In an interview Tuesday, Lolli said DPS officials did not believe the situation warranted firing. She said Baker is working with a mentor on his athletic director role.
“There is an additional support person working with Mark to make sure we are not going to be out of compliance with anything related to the OHSAA,” Lolli said. “For Ms. Phillips, we did not find that she was directly involved, other than being the high school principal, and when you’re the principal, you’re responsible.”
Phillips, reached Wednesday, declined comment. Baker said he could not comment immediately but would follow up.
When Baker and Phillips were put on leave, DPS’ official notice said the move was “pending an investigation related to your employment.” When they returned from leave, the official notice said a “formal investigation has been conducted.”
This news organization asked March 26 for all “investigative summaries or reports” from DPS’ examination of conduct by Baker and Phillips, but attorney Tabitha Justice, representing DPS, said Monday that the reprimand letters were all she had in response.
Lolli said Tuesday there are no investigative documents at all.
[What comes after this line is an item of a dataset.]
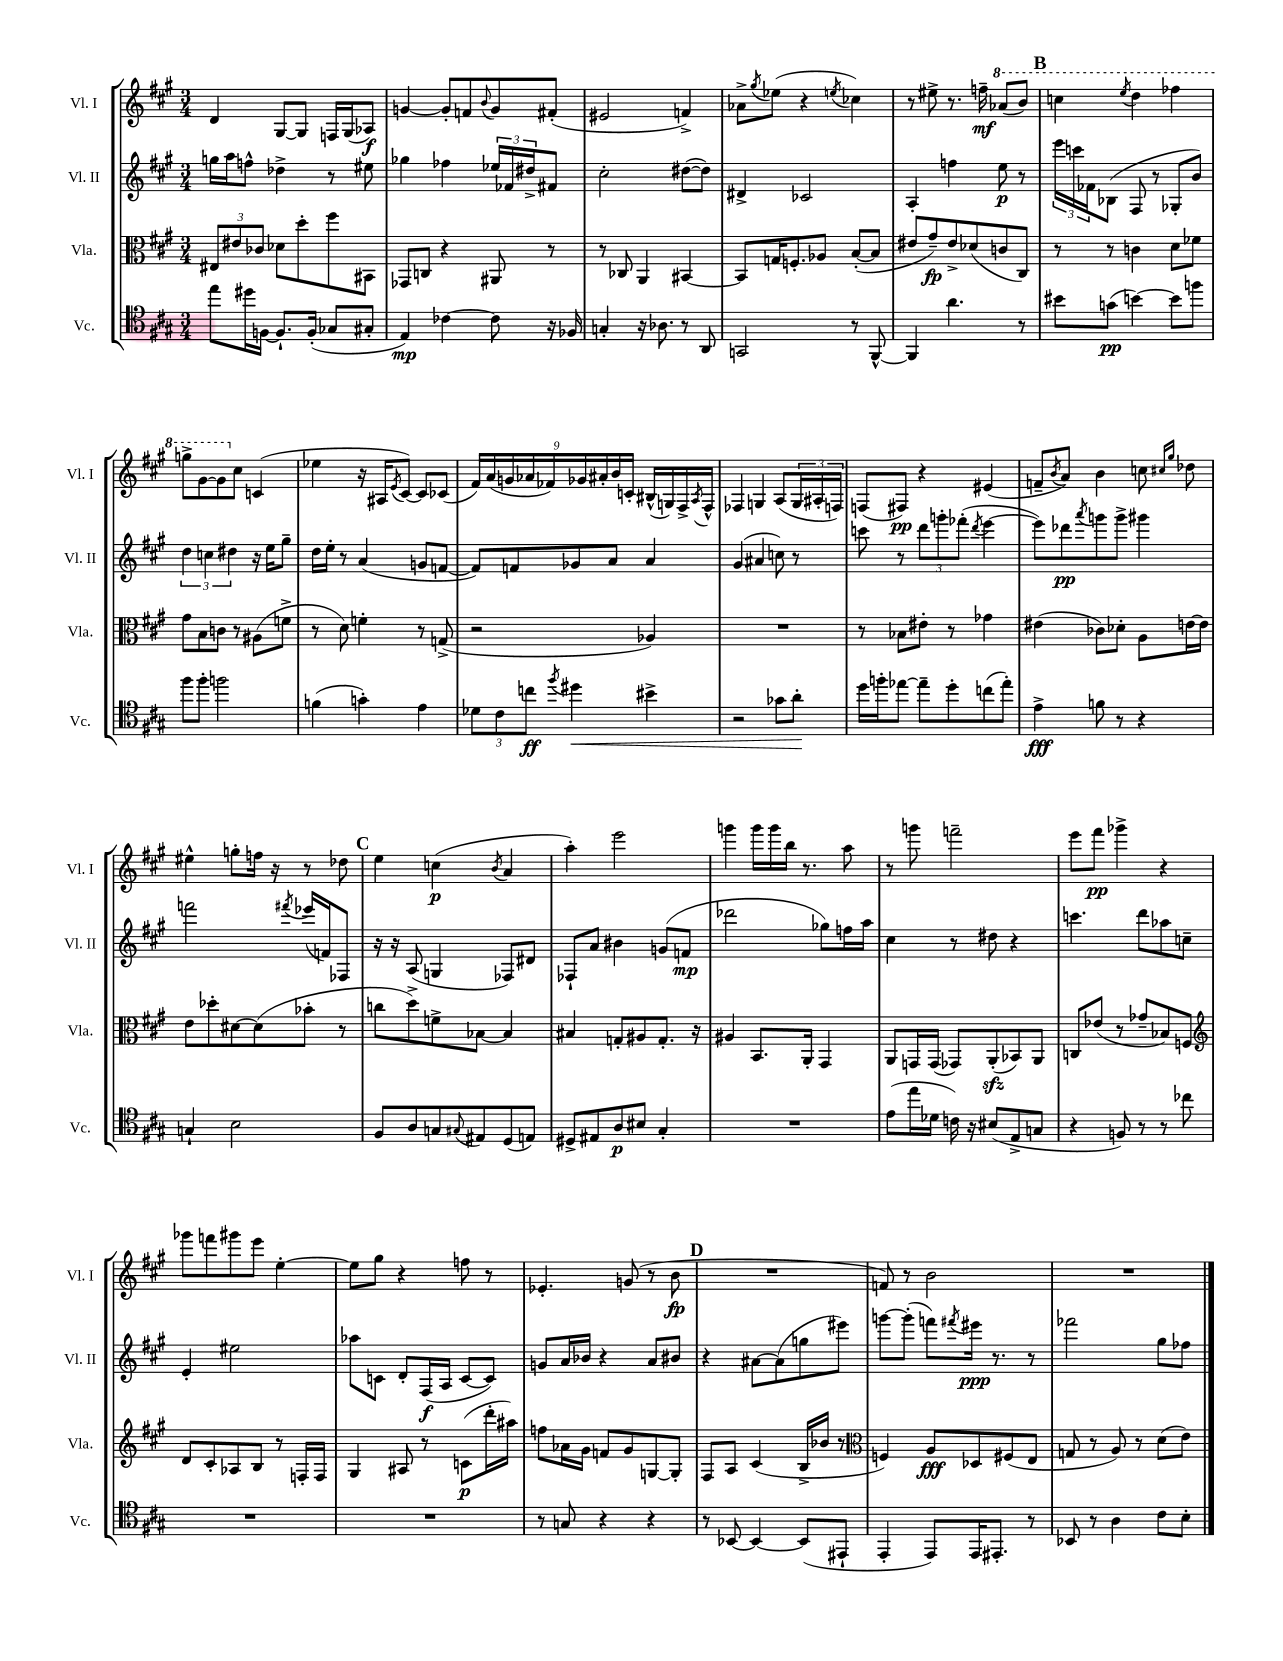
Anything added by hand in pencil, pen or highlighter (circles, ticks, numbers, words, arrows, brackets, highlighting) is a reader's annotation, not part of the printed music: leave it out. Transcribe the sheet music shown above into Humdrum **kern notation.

“They were all face-to-face interviews with the people who were involved, and then follow up interviews, not with those two people, but with coaches and students, plus looking at the video and taking the OHSAA’s information,” Lolli said.
OHSAA officials attempted to have Dunbar basketball removed from this year’s postseason tournament because of an eligibility issue, but DPS won a court ruling on the matter. OHSAA said last month that they were still considering serious penalties for Dunbar, citing two “very serious violations” in 15 months.
Reached Tuesday, OHSAA spokesman Tim Stried said there was “nothing new to report” on OHSAA’s process concerning Dunbar.